Maya looked up in time to see Cassandra leave. She would get her the image, and maybe have a talk with her. Later. Right now, she had an autopsy to finish.

Viessa felt it before Cassandra spoke.

Not clearly, not in words, but enough. A hard spike of recognition from the observation room, sharp enough to cut through the careful clinical distance Viessa had built around herself. Fear, anger, something old and ugly dragged up too fast.

She did not look up until Cassandra’s voice came through the intercom.

The request was reasonable. The exit was not.

Viessa watched her leave through the glass, her expression tightening for only a second before she made herself look back at Peter. Whatever Cassandra had just recognised, whatever ghost had put its hand around her throat, it could wait a little longer. Peter could not.

“We’ll get the scan,” Viessa said quietly, for the room more than the recorder. “Full resolution, clean angle, no compression.”

She glanced over the body again, keeping herself in the work because that was where she was useful.

“No other obvious markings from this position,” she added, her voice steady but softer now. “Beyond those already noted. I’d suggest we finish the visual record, then take the tattoo capture before we move on.”

A beat passed.

“And someone should check on Cassandra when this is done,” Viessa said, not unkindly. “But not before.”

"Yes," Maya agreed, looking up at the empty observation room. She would definitely check on Cassandra. Then, for the computer, she said, "Moving on to the internal autopsy."

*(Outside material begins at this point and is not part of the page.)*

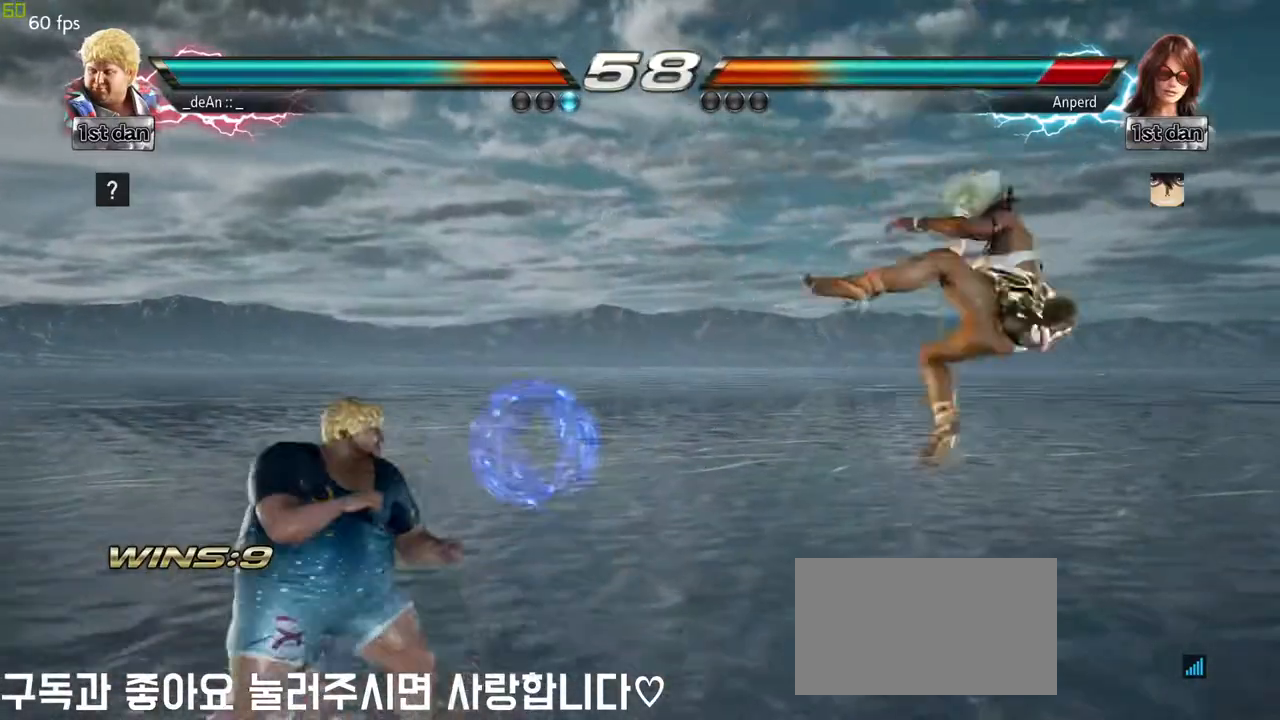
{"buttons": [], "left_stick": "left", "events": [[50, "left_stick", "right"], [333, "left_stick", "down-left"], [350, "CROSS", "down"], [467, "CROSS", "up"], [467, "left_stick", "left"]]}
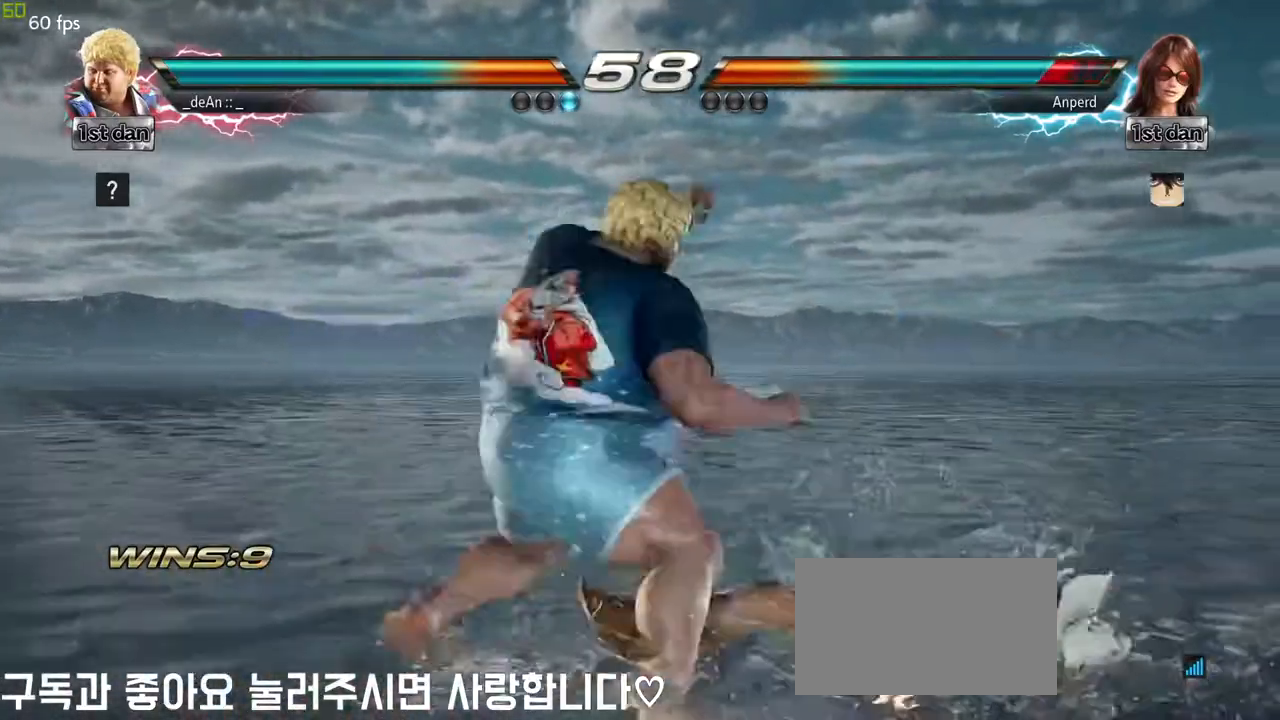
{"buttons": [], "left_stick": "center", "events": [[83, "left_stick", "center"]]}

"Computer scans detail what appears to be years of abuse. Organ damage is significant. Bone fractures were not repaired properly." She didn't go into detail as the scans would be included in their report.

Maya looked to Viessa with a raised eyebrow, silently asking her if she had anything to add to the verbal commentary.

Viessa did not add to Maya’s summary. There was nothing useful in repeating what the scan had already made clear.

Instead, she checked the evidence log at the side console, her movements careful and quiet. The tattoo image had saved cleanly, the scan data was attached, and the chain of custody had been sealed under the autopsy file.

“Tattoo capture and full-body scan are logged,” she said, keeping it simple. “No gaps in the record.”

She looked back at Peter, then lowered her voice a little.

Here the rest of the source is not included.